▸ **Aim of the exercise**
Present every line of the material below as a numbered list, one line per item, with all blank lines left out.

▽

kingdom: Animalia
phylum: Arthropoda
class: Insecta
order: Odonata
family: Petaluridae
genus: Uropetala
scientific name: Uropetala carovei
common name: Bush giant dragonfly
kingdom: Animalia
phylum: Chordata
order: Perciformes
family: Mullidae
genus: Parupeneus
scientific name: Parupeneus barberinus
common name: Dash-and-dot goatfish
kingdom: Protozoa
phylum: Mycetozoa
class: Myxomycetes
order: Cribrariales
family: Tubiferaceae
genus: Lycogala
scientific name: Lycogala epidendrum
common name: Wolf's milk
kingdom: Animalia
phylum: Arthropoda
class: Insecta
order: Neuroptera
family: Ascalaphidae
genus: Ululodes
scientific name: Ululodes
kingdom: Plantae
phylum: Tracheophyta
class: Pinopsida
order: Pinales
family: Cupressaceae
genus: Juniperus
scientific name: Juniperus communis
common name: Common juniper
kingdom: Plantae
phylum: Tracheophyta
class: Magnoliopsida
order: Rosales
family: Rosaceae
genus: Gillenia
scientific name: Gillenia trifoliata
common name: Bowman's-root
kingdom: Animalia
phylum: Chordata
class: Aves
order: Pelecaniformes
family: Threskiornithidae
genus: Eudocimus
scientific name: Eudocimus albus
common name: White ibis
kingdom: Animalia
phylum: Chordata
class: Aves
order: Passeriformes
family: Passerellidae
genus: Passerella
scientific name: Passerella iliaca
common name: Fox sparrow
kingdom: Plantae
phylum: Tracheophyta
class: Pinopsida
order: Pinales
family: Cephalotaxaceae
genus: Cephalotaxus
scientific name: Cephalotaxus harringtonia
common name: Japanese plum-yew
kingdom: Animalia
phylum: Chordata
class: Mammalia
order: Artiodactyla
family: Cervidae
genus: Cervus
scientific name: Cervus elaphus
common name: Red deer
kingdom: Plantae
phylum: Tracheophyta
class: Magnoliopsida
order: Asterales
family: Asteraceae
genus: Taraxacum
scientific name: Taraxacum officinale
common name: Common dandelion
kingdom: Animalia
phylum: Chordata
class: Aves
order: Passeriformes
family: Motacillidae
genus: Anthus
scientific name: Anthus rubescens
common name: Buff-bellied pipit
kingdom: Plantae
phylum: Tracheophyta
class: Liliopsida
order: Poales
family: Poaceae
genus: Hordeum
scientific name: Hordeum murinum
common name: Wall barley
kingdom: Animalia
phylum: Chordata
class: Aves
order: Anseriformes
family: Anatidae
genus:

△

▸ **Exercise result**
1. kingdom: Animalia
2. phylum: Arthropoda
3. class: Insecta
4. order: Odonata
5. family: Petaluridae
6. genus: Uropetala
7. scientific name: Uropetala carovei
8. common name: Bush giant dragonfly
9. kingdom: Animalia
10. phylum: Chordata
11. order: Perciformes
12. family: Mullidae
13. genus: Parupeneus
14. scientific name: Parupeneus barberinus
15. common name: Dash-and-dot goatfish
16. kingdom: Protozoa
17. phylum: Mycetozoa
18. class: Myxomycetes
19. order: Cribrariales
20. family: Tubiferaceae
21. genus: Lycogala
22. scientific name: Lycogala epidendrum
23. common name: Wolf's milk
24. kingdom: Animalia
25. phylum: Arthropoda
26. class: Insecta
27. order: Neuroptera
28. family: Ascalaphidae
29. genus: Ululodes
30. scientific name: Ululodes
31. kingdom: Plantae
32. phylum: Tracheophyta
33. class: Pinopsida
34. order: Pinales
35. family: Cupressaceae
36. genus: Juniperus
37. scientific name: Juniperus communis
38. common name: Common juniper
39. kingdom: Plantae
40. phylum: Tracheophyta
41. class: Magnoliopsida
42. order: Rosales
43. family: Rosaceae
44. genus: Gillenia
45. scientific name: Gillenia trifoliata
46. common name: Bowman's-root
47. kingdom: Animalia
48. phylum: Chordata
49. class: Aves
50. order: Pelecaniformes
51. family: Threskiornithidae
52. genus: Eudocimus
53. scientific name: Eudocimus albus
54. common name: White ibis
55. kingdom: Animalia
56. phylum: Chordata
57. class: Aves
58. order: Passeriformes
59. family: Passerellidae
60. genus: Passerella
61. scientific name: Passerella iliaca
62. common name: Fox sparrow
63. kingdom: Plantae
64. phylum: Tracheophyta
65. class: Pinopsida
66. order: Pinales
67. family: Cephalotaxaceae
68. genus: Cephalotaxus
69. scientific name: Cephalotaxus harringtonia
70. common name: Japanese plum-yew
71. kingdom: Animalia
72. phylum: Chordata
73. class: Mammalia
74. order: Artiodactyla
75. family: Cervidae
76. genus: Cervus
77. scientific name: Cervus elaphus
78. common name: Red deer
79. kingdom: Plantae
80. phylum: Tracheophyta
81. class: Magnoliopsida
82. order: Asterales
83. family: Asteraceae
84. genus: Taraxacum
85. scientific name: Taraxacum officinale
86. common name: Common dandelion
87. kingdom: Animalia
88. phylum: Chordata
89. class: Aves
90. order: Passeriformes
91. family: Motacillidae
92. genus: Anthus
93. scientific name: Anthus rubescens
94. common name: Buff-bellied pipit
95. kingdom: Plantae
96. phylum: Tracheophyta
97. class: Liliopsida
98. order: Poales
99. family: Poaceae
100. genus: Hordeum
101. scientific name: Hordeum murinum
102. common name: Wall barley
103. kingdom: Animalia
104. phylum: Chordata
105. class: Aves
106. order: Anseriformes
107. family: Anatidae
108. genus:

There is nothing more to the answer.